RADIOLOGICAL OPTIMIZATION OF BUBBLE DYNAMICS IN CARBON DIOXIDE ANGIOGRAPHY

The using of carbon dioxide as contrast medium (CM) is increasing in the diagnosis of vascular diseases such as peripheral stenosis and fistulae. This radiological technique produces images through a digital subtraction (DS) of the images obtained with CM injected and a series of masks images. The two phase system (blood, CO2) remain separate by a surface until the gas is been dissolved. The radiological contrast of the xray image is given by integral dose on the pixels under the bubble respect to the pixel’s dose in the surround. Since the bubble is moving in the vessel, the fluoroscopy pulse time and the frame frequency change the contrast to noise ratio (CNR) of the contrast medium. This create moving artifacts that reduce the diagnostic outcome of the exam. To evaluate the best operational procedure we started with a laboratory model of the dynamical system. In this study has been realized a phantom made of 15cm of water with inside different glass vessels of various diameters.

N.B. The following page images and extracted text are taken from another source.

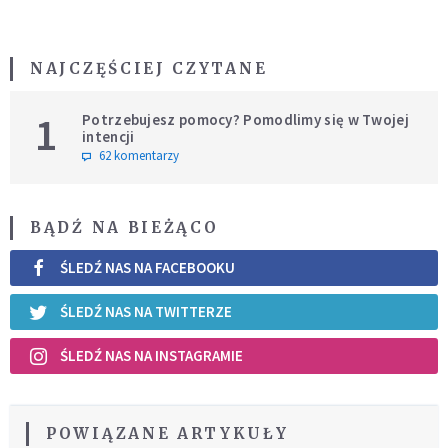
NAJCZĘŚCIEJ CZYTANE
1
Potrzebujesz pomocy? Pomodlimy się w Twojej
intencji
62 komentarzy
BĄDŹ NA BIEŻĄCO
ŚLEDŹ NAS NA FACEBOOKU
ŚLEDŹ NAS NA TWITTERZE
ŚLEDŹ NAS NA INSTAGRAMIE
POWIĄZANE ARTYKUŁY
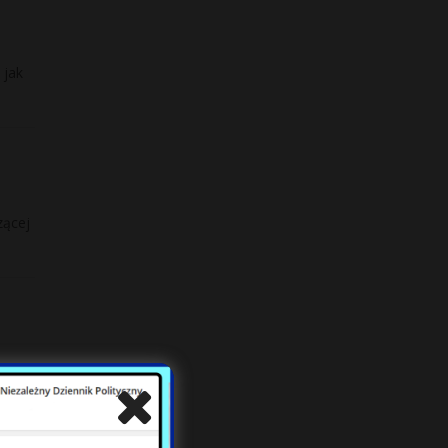
 jak
zącej
li? –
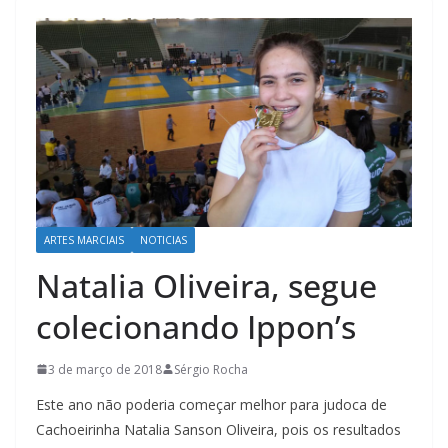
ARTES MARCIAIS
NOTICIAS
Natalia Oliveira, segue
colecionando Ippon’s
3 de março de 2018
Sérgio Rocha
Este ano não poderia começar melhor para judoca de
Cachoeirinha Natalia Sanson Oliveira, pois os resultados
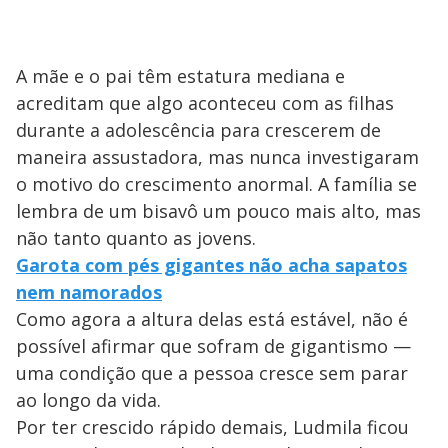
A mãe e o pai têm estatura mediana e
acreditam que algo aconteceu com as filhas
durante a adolescência para crescerem de
maneira assustadora, mas nunca investigaram
o motivo do crescimento anormal. A família se
lembra de um bisavô um pouco mais alto, mas
não tanto quanto as jovens.
Garota com pés gigantes não acha sapatos
nem namorados
Como agora a altura delas está estável, não é
possível afirmar que sofram de gigantismo —
uma condição que a pessoa cresce sem parar
ao longo da vida.
Por ter crescido rápido demais, Ludmila ficou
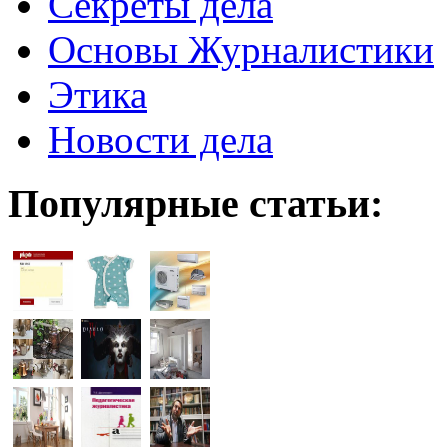
Секреты дела
Основы Журналистики
Этика
Новости дела
Популярные статьи:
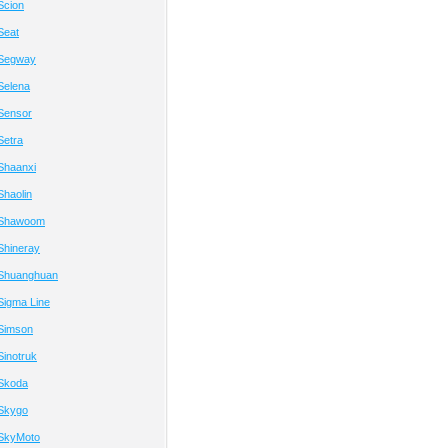
Scion
Seat
 Segway
Selena
Sensor
Setra
Shaanxi
haolin
 Shawoom
Shineray
Shuanghuan
Sigma Line
Simson
inotruk
Skoda
Skygo
SkyMoto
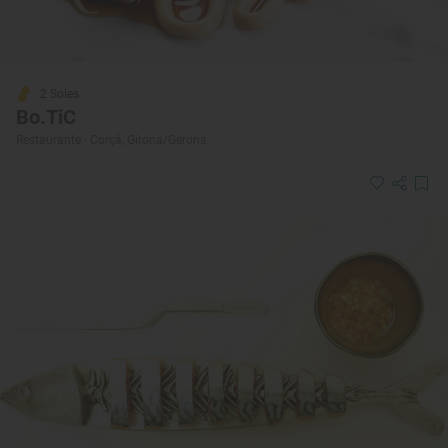
2 Soles
Bo.TiC
Restaurante · Corçà, Girona/Gerona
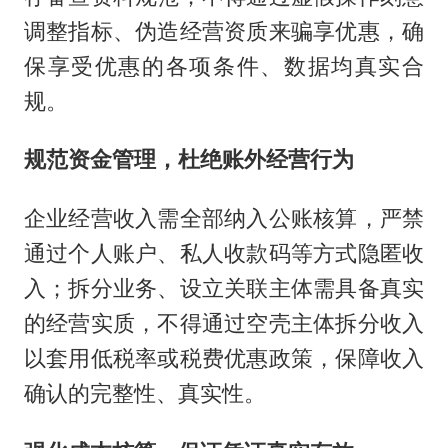
调整指标、伪造经营资质来骗享优惠，确
保享受优惠的各项条件、数据均真实合
规。
规范资金管理，杜绝账外经营行为
企业经营收入需全部纳入公账核算，严禁
通过个人账户、私人收款码等方式隐匿收
入；拆分业务、设立关联主体需具备真实
的经营实质，不得通过空壳主体拆分收入
以套用低税率或税费优惠政策，保障收入
确认的完整性、真实性。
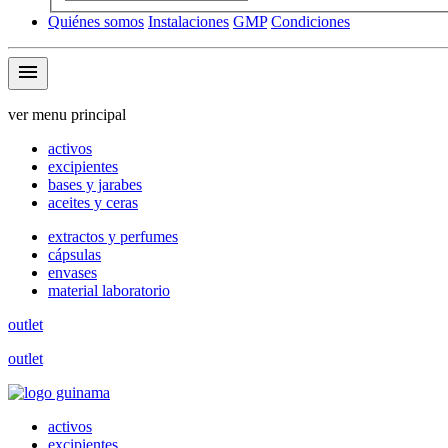
Quiénes somos
Instalaciones
GMP
Condiciones
menu
ver menu principal
activos
excipientes
bases y jarabes
aceites y ceras
extractos y perfumes
cápsulas
envases
material laboratorio
outlet
outlet
activos
excipientes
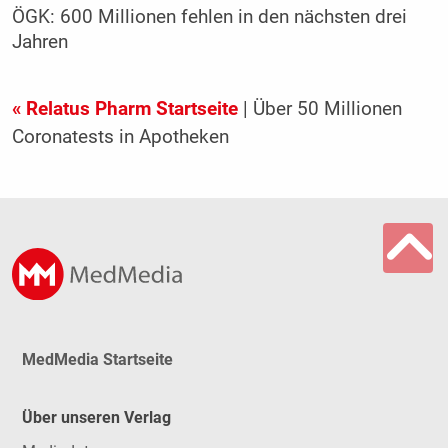
ÖGK: 600 Millionen fehlen in den nächsten drei
Jahren
« Relatus Pharm Startseite
| Über 50 Millionen
Coronatests in Apotheken
MedMedia Startseite
Über unseren Verlag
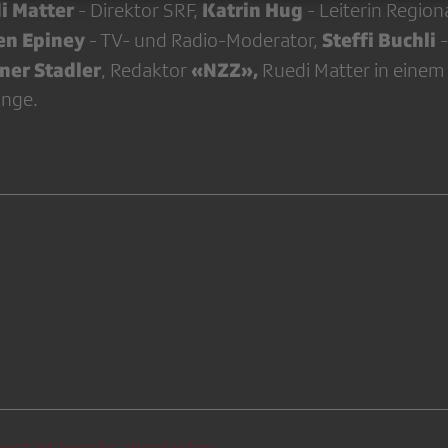
i Matter
Katrin Hug
- Direktor SRF,
- Leiterin Region
en Epiney
Steffi Buchli
- TV- und Radio-Moderator,
ner Stadler
«NZZ»,
, Redaktor
Ruedi Matter in einem 
ange.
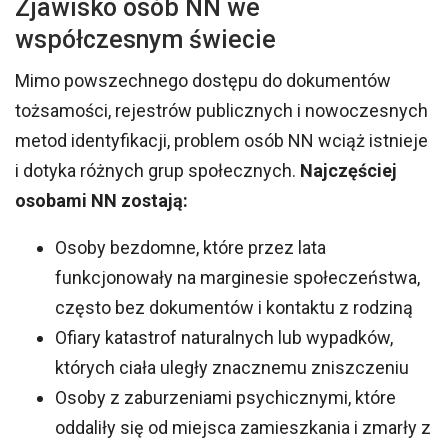
Zjawisko osób NN we
współczesnym świecie
Mimo powszechnego dostępu do dokumentów
tożsamości, rejestrów publicznych i nowoczesnych
metod identyfikacji, problem osób NN wciąż istnieje
i dotyka różnych grup społecznych.
Najczęściej
osobami NN zostają:
Osoby bezdomne, które przez lata
funkcjonowały na marginesie społeczeństwa,
często bez dokumentów i kontaktu z rodziną
Ofiary katastrof naturalnych lub wypadków,
których ciała uległy znacznemu zniszczeniu
Osoby z zaburzeniami psychicznymi, które
oddaliły się od miejsca zamieszkania i zmarły z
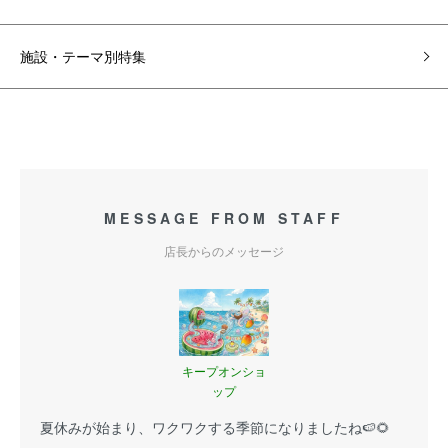
施設・テーマ別特集
MESSAGE FROM STAFF
店長からのメッセージ
キープオンショ
ップ
夏休みが始まり、ワクワクする季節になりましたね🍉🌻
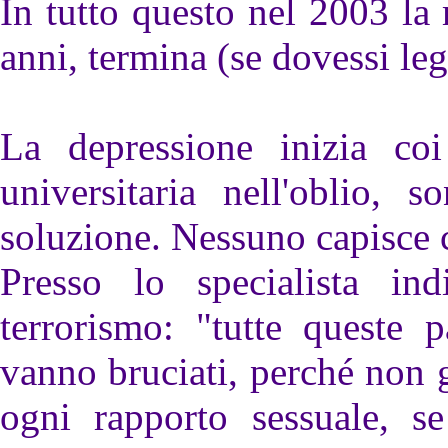
In tutto questo nel 2003 la 
anni, termina (se dovessi leg
La depressione inizia coi
universitaria nell'oblio, 
soluzione. Nessuno capisce 
Presso lo specialista i
terrorismo: "tutte queste 
vanno bruciati, perché non 
ogni rapporto sessuale, se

The images are taken with a PAXSCAN 4030 FP irradiated with RQR5 and RQR7 (IEC61267) x-ray field in different frame rate and integration time configuration. Moreover an algorithm to find the best radiological parameters has been developed to maximize the image quality indexes with no changing in entrance dose. The image quality improvement is evaluated in term of increment of the figure of merit of the image (CNR^2/Dose). The results shows the limits of the common used stacking technique and find out how long integration time protocols are less efficient than high frame rate protocols even in condition of high frame rate.